OECD meeting in Copenhagen reaffirmed a directive to all member nations, including Australia, that nations must deal with diabetes by early diagnosis and intervention as a matter of extreme urgency. The Copenhagen Roadmap will be published online on June 4 and sets the benchmark for all OECD member countries to meet if this battle is to be won.

There is an urgent need for Australia to re-formulate and re-state its commitment to a national diabetes plan, and for that plan to be properly resourced so the increase in diabetes prevalence and its costs in the Australian population can be averted. Almost 40 percent of Australia's adult population is already 'touched' by diabetes in some way.

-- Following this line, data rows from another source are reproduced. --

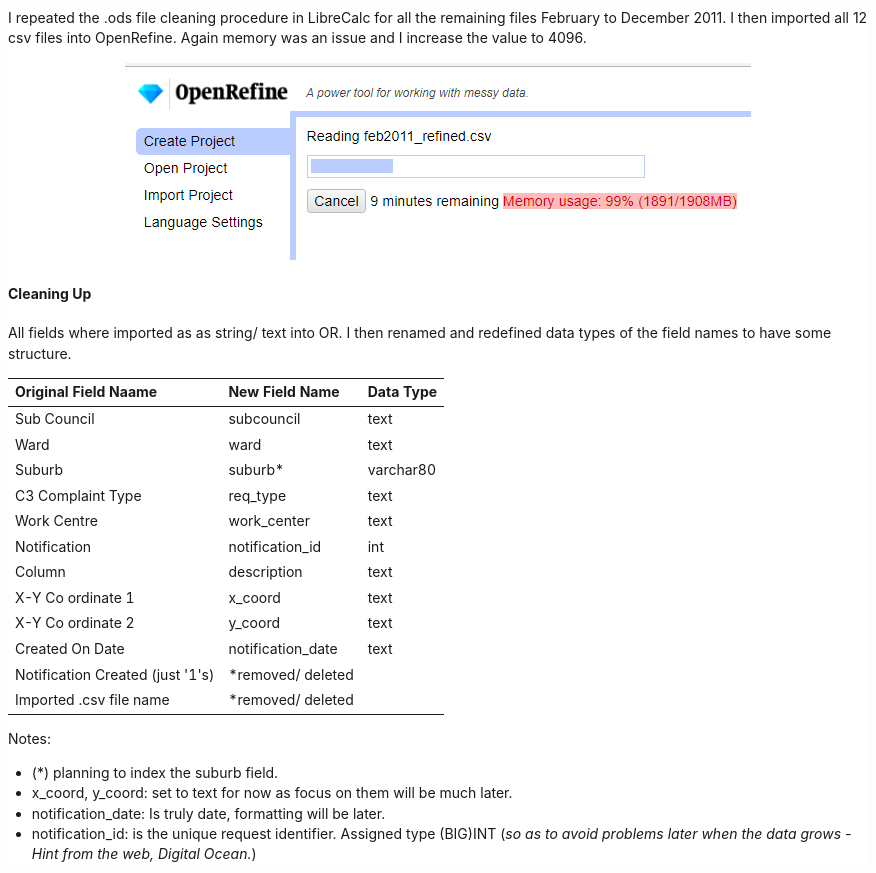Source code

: I repeated the .ods file cleaning procedure in LibreCalc for all the remaining files February to December 2011. I then imported all 12 csv files into OpenRefine. Again memory was an issue and I increase the value to 4096.

<p align="center">
<img src="/images/memory_issues_12_files.PNG" alt="Memory problems"/>
</p>

#### Cleaning Up

All fields where imported as as string/ text into OR. I then renamed and redefined data types of the field names to have some structure.

|Original Field Naame| New Field Name|Data Type|
|:--------------|:-------|:--------|
| Sub Council|subcouncil|text|
| Ward|ward|text|
| Suburb | suburb* |varchar80|
| C3 Complaint Type| req_type|text|
| Work Centre | work_center |text|
| Notification | notification_id |int|
| Column | description |text|
| X-Y Co ordinate 1 | x_coord |text|
| X-Y Co ordinate 2 | y_coord |text|
| Created On Date | notification_date |text|
| Notification Created (just '1's) | *removed/ deleted ||
|Imported .csv file name| *removed/ deleted||

Notes:

- (*) planning to index the suburb field.
- x_coord, y_coord: set to text for now as focus on them will be much later.
- notification_date: Is truly date, formatting will be later.
- notification_id: is the unique request identifier. Assigned type (BIG)INT (*so as to avoid problems later when the data grows - Hint from the web, Digital Ocean.*)
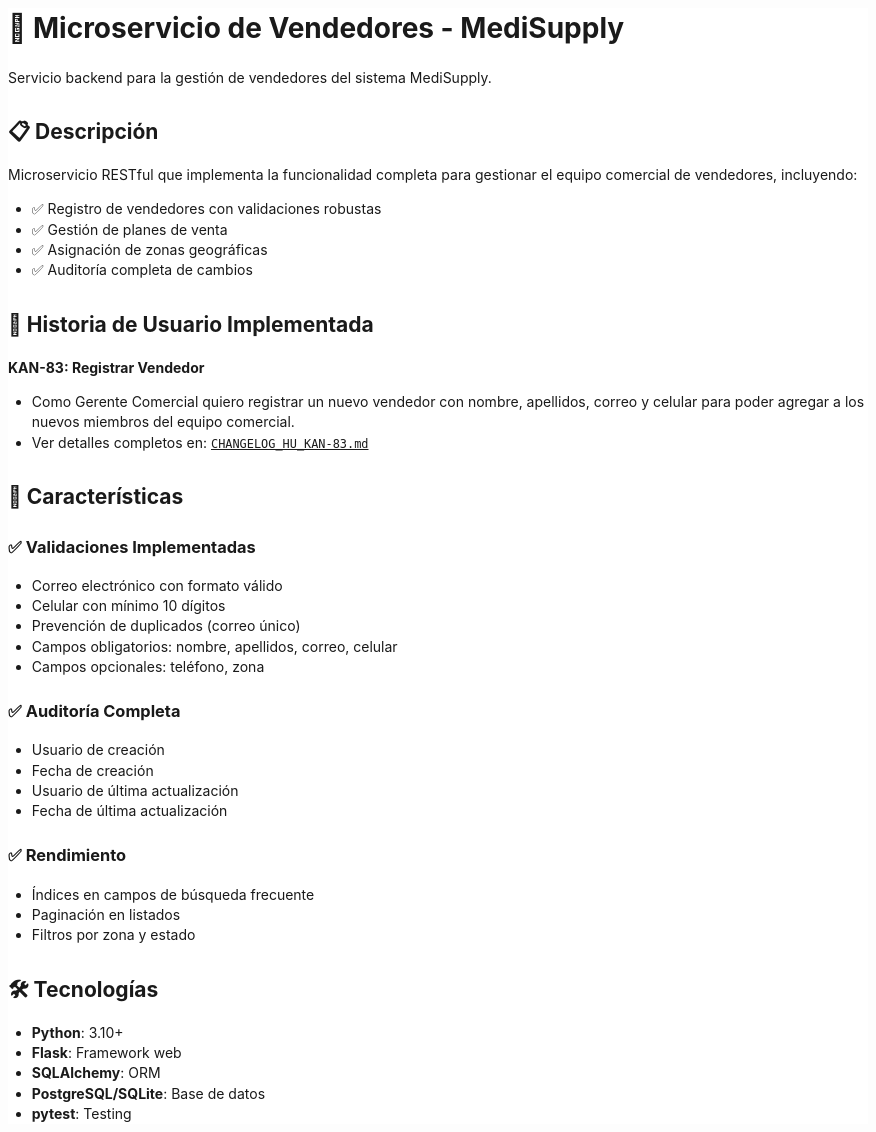 # 🏢 Microservicio de Vendedores - MediSupply

Servicio backend para la gestión de vendedores del sistema MediSupply.

## 📋 Descripción

Microservicio RESTful que implementa la funcionalidad completa para gestionar el equipo comercial de vendedores, incluyendo:
- ✅ Registro de vendedores con validaciones robustas
- ✅ Gestión de planes de venta
- ✅ Asignación de zonas geográficas
- ✅ Auditoría completa de cambios

## 🎯 Historia de Usuario Implementada

**KAN-83: Registrar Vendedor**
- Como Gerente Comercial quiero registrar un nuevo vendedor con nombre, apellidos, correo y celular para poder agregar a los nuevos miembros del equipo comercial.
- Ver detalles completos en: [`CHANGELOG_HU_KAN-83.md`](CHANGELOG_HU_KAN-83.md)

## 🚀 Características

### ✅ Validaciones Implementadas
- Correo electrónico con formato válido
- Celular con mínimo 10 dígitos
- Prevención de duplicados (correo único)
- Campos obligatorios: nombre, apellidos, correo, celular
- Campos opcionales: teléfono, zona

### ✅ Auditoría Completa
- Usuario de creación
- Fecha de creación
- Usuario de última actualización
- Fecha de última actualización

### ✅ Rendimiento
- Índices en campos de búsqueda frecuente
- Paginación en listados
- Filtros por zona y estado

## 🛠️ Tecnologías

- **Python**: 3.10+
- **Flask**: Framework web
- **SQLAlchemy**: ORM
- **PostgreSQL/SQLite**: Base de datos
- **pytest**: Testing
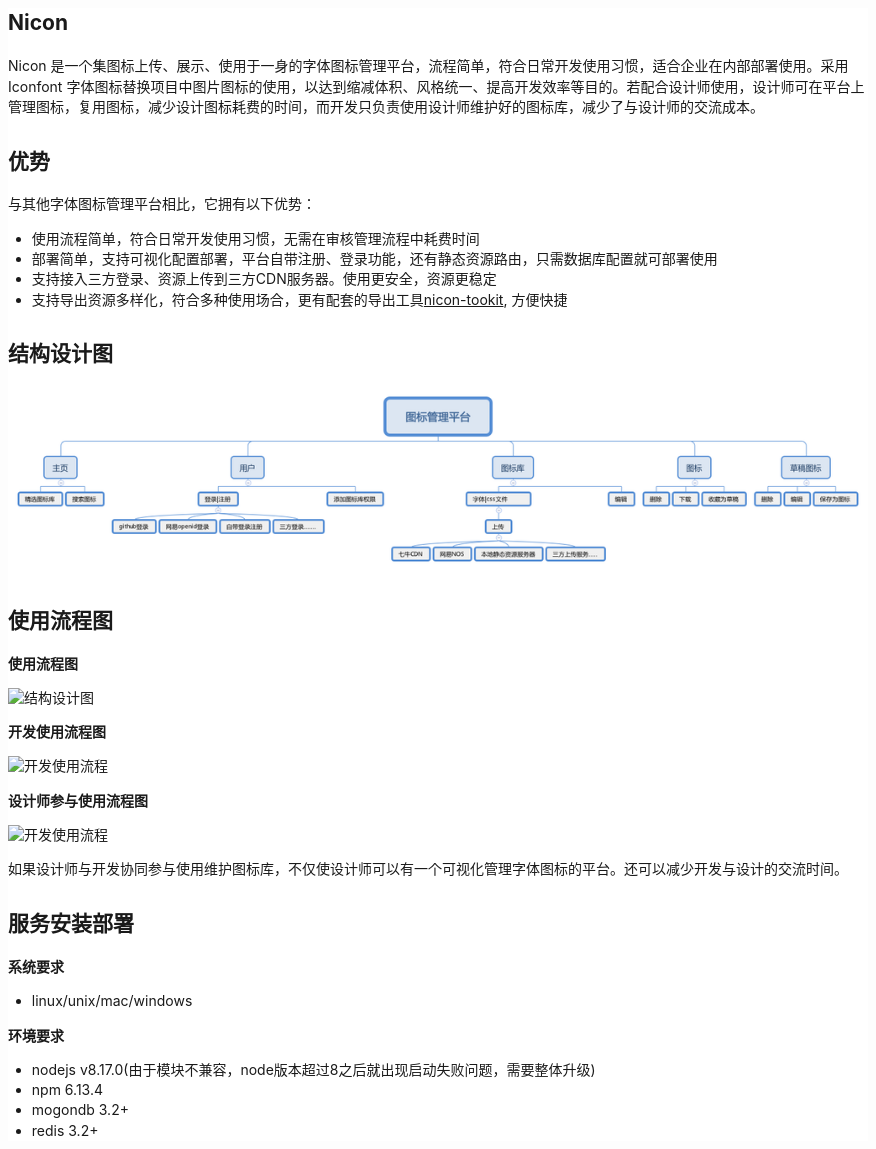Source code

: ## Nicon

Nicon 是一个集图标上传、展示、使用于一身的字体图标管理平台，流程简单，符合日常开发使用习惯，适合企业在内部部署使用。采用 Iconfont 字体图标替换项目中图片图标的使用，以达到缩减体积、风格统一、提高开发效率等目的。若配合设计师使用，设计师可在平台上管理图标，复用图标，减少设计图标耗费的时间，而开发只负责使用设计师维护好的图标库，减少了与设计师的交流成本。

## 优势
与其他字体图标管理平台相比，它拥有以下优势：

* 使用流程简单，符合日常开发使用习惯，无需在审核管理流程中耗费时间
* 部署简单，支持可视化配置部署，平台自带注册、登录功能，还有静态资源路由，只需数据库配置就可部署使用
* 支持接入三方登录、资源上传到三方CDN服务器。使用更安全，资源更稳定
* 支持导出资源多样化，符合多种使用场合，更有配套的导出工具[nicon-tookit](https://github.com/bolin-L/nicon-toolkit), 方便快捷


## 结构设计图
![结构设计图](./图标管理平台结构设计.png)

## 使用流程图
**使用流程图**

![结构设计图](http://edu-image.nosdn.127.net/0a712d18-fd7c-40ea-94ef-ef43dd2a5d88.png?imageView&quality=100)


**开发使用流程图**

![开发使用流程](http://edu-image.nosdn.127.net/2436a363-6a6d-401e-95ba-f45b2d51d263.jpeg)

**设计师参与使用流程图**

![开发使用流程](http://edu-image.nosdn.127.net/99297908-a6e8-4340-8df5-0b0d65b54f07.jpeg)

如果设计师与开发协同参与使用维护图标库，不仅使设计师可以有一个可视化管理字体图标的平台。还可以减少开发与设计的交流时间。


## 服务安装部署
**系统要求**

- linux/unix/mac/windows

**环境要求**

- nodejs v8.17.0(由于模块不兼容，node版本超过8之后就出现启动失败问题，需要整体升级)
- npm 6.13.4
- mogondb 3.2+
- redis 3.2+
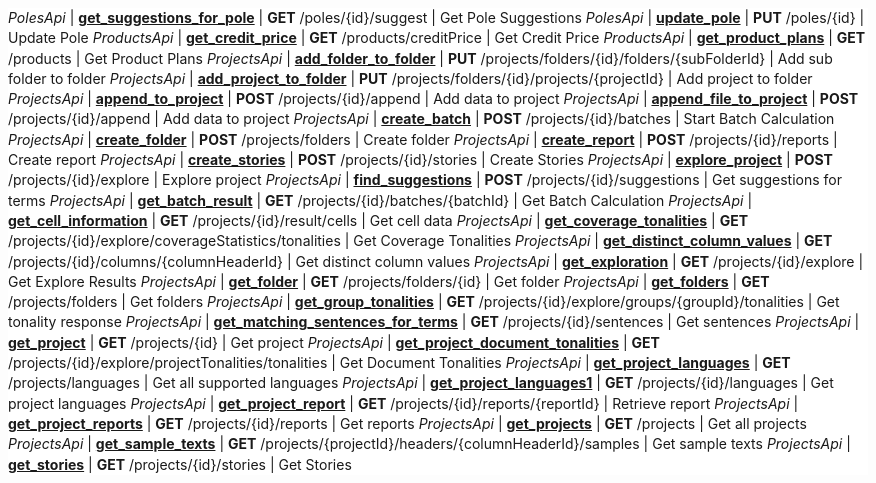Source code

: *PolesApi* | [**get_suggestions_for_pole**](docs/PolesApi.md#get_suggestions_for_pole) | **GET** /poles/{id}/suggest | Get Pole Suggestions
*PolesApi* | [**update_pole**](docs/PolesApi.md#update_pole) | **PUT** /poles/{id} | Update Pole
*ProductsApi* | [**get_credit_price**](docs/ProductsApi.md#get_credit_price) | **GET** /products/creditPrice | Get Credit Price
*ProductsApi* | [**get_product_plans**](docs/ProductsApi.md#get_product_plans) | **GET** /products | Get Product Plans
*ProjectsApi* | [**add_folder_to_folder**](docs/ProjectsApi.md#add_folder_to_folder) | **PUT** /projects/folders/{id}/folders/{subFolderId} | Add sub folder to folder
*ProjectsApi* | [**add_project_to_folder**](docs/ProjectsApi.md#add_project_to_folder) | **PUT** /projects/folders/{id}/projects/{projectId} | Add project to folder
*ProjectsApi* | [**append_to_project**](docs/ProjectsApi.md#append_to_project) | **POST** /projects/{id}/append | Add data to project
*ProjectsApi* | [**append_file_to_project**](docs/ProjectsApi.md#append_file_to_project) | **POST** /projects/{id}/append | Add data to project
*ProjectsApi* | [**create_batch**](docs/ProjectsApi.md#create_batch) | **POST** /projects/{id}/batches | Start Batch Calculation
*ProjectsApi* | [**create_folder**](docs/ProjectsApi.md#create_folder) | **POST** /projects/folders | Create folder
*ProjectsApi* | [**create_report**](docs/ProjectsApi.md#create_report) | **POST** /projects/{id}/reports | Create report
*ProjectsApi* | [**create_stories**](docs/ProjectsApi.md#create_stories) | **POST** /projects/{id}/stories | Create Stories
*ProjectsApi* | [**explore_project**](docs/ProjectsApi.md#explore_project) | **POST** /projects/{id}/explore | Explore project
*ProjectsApi* | [**find_suggestions**](docs/ProjectsApi.md#find_suggestions) | **POST** /projects/{id}/suggestions | Get suggestions for terms
*ProjectsApi* | [**get_batch_result**](docs/ProjectsApi.md#get_batch_result) | **GET** /projects/{id}/batches/{batchId} | Get Batch Calculation
*ProjectsApi* | [**get_cell_information**](docs/ProjectsApi.md#get_cell_information) | **GET** /projects/{id}/result/cells | Get cell data
*ProjectsApi* | [**get_coverage_tonalities**](docs/ProjectsApi.md#get_coverage_tonalities) | **GET** /projects/{id}/explore/coverageStatistics/tonalities | Get Coverage Tonalities
*ProjectsApi* | [**get_distinct_column_values**](docs/ProjectsApi.md#get_distinct_column_values) | **GET** /projects/{id}/columns/{columnHeaderId} | Get distinct column values
*ProjectsApi* | [**get_exploration**](docs/ProjectsApi.md#get_exploration) | **GET** /projects/{id}/explore | Get Explore Results
*ProjectsApi* | [**get_folder**](docs/ProjectsApi.md#get_folder) | **GET** /projects/folders/{id} | Get folder
*ProjectsApi* | [**get_folders**](docs/ProjectsApi.md#get_folders) | **GET** /projects/folders | Get folders
*ProjectsApi* | [**get_group_tonalities**](docs/ProjectsApi.md#get_group_tonalities) | **GET** /projects/{id}/explore/groups/{groupId}/tonalities | Get tonality response
*ProjectsApi* | [**get_matching_sentences_for_terms**](docs/ProjectsApi.md#get_matching_sentences_for_terms) | **GET** /projects/{id}/sentences | Get sentences
*ProjectsApi* | [**get_project**](docs/ProjectsApi.md#get_project) | **GET** /projects/{id} | Get project
*ProjectsApi* | [**get_project_document_tonalities**](docs/ProjectsApi.md#get_project_document_tonalities) | **GET** /projects/{id}/explore/projectTonalities/tonalities | Get Document Tonalities
*ProjectsApi* | [**get_project_languages**](docs/ProjectsApi.md#get_project_languages) | **GET** /projects/languages | Get all supported languages
*ProjectsApi* | [**get_project_languages1**](docs/ProjectsApi.md#get_project_languages1) | **GET** /projects/{id}/languages | Get project languages
*ProjectsApi* | [**get_project_report**](docs/ProjectsApi.md#get_project_report) | **GET** /projects/{id}/reports/{reportId} | Retrieve report
*ProjectsApi* | [**get_project_reports**](docs/ProjectsApi.md#get_project_reports) | **GET** /projects/{id}/reports | Get reports
*ProjectsApi* | [**get_projects**](docs/ProjectsApi.md#get_projects) | **GET** /projects | Get all projects
*ProjectsApi* | [**get_sample_texts**](docs/ProjectsApi.md#get_sample_texts) | **GET** /projects/{projectId}/headers/{columnHeaderId}/samples | Get sample texts
*ProjectsApi* | [**get_stories**](docs/ProjectsApi.md#get_stories) | **GET** /projects/{id}/stories | Get Stories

The diabetes monster, if unchecked and untreated, not only threatens our quality of life; it threatens to demolish the wealth of individuals and families, leaving them no alternative but to turn to the government for support.

I am also concerned that this budget makes provision for a number of 'expected savings' on the Pharmaceutical Benefits Scheme. Buried in its language are references to what are falsely described as reviews of therapeutic categories by the Pharmaceutical Benefits Advisory Committee. The PBAC has, until recently, stood on its record as an independent, expert body in determining what cost-effective medicines it should recommend to the minister to be funded by the government and introduced to the PBS.

Patient groups were outraged when this government decided to embark on a savage, thoughtless assault on the PBS by introducing a policy under which cabinet effectively second-guessed the PBAC and decided which medicines it would fund. A Senate enquiry blew the whistle on this stupidity, as a result of which the then health minister backed down and gave an undertaking to revert to the previous coalition government policy which allowed medicines costing less than $10 million per annum to be signed off by the health minister. Regrettably, this policy, again in the name of senseless penny pinching, will be re-introduced in October unless savings are found. This is despite almost $2.3 billion in savings the government has already milked from the scheme. It is widely feared that this is another naked cash grab dressed up as what the government disingenuously refers to in the budget as PBAC 'reviews' of prescribing costs of drug categories, including diabetes.

It is imperative we take action now on diabetes. Just consider that in the 15 minutes allotted to me to make this speech, two more Australians have been diagnosed with diabetes and there are another two who have the disease but are undiagnosed.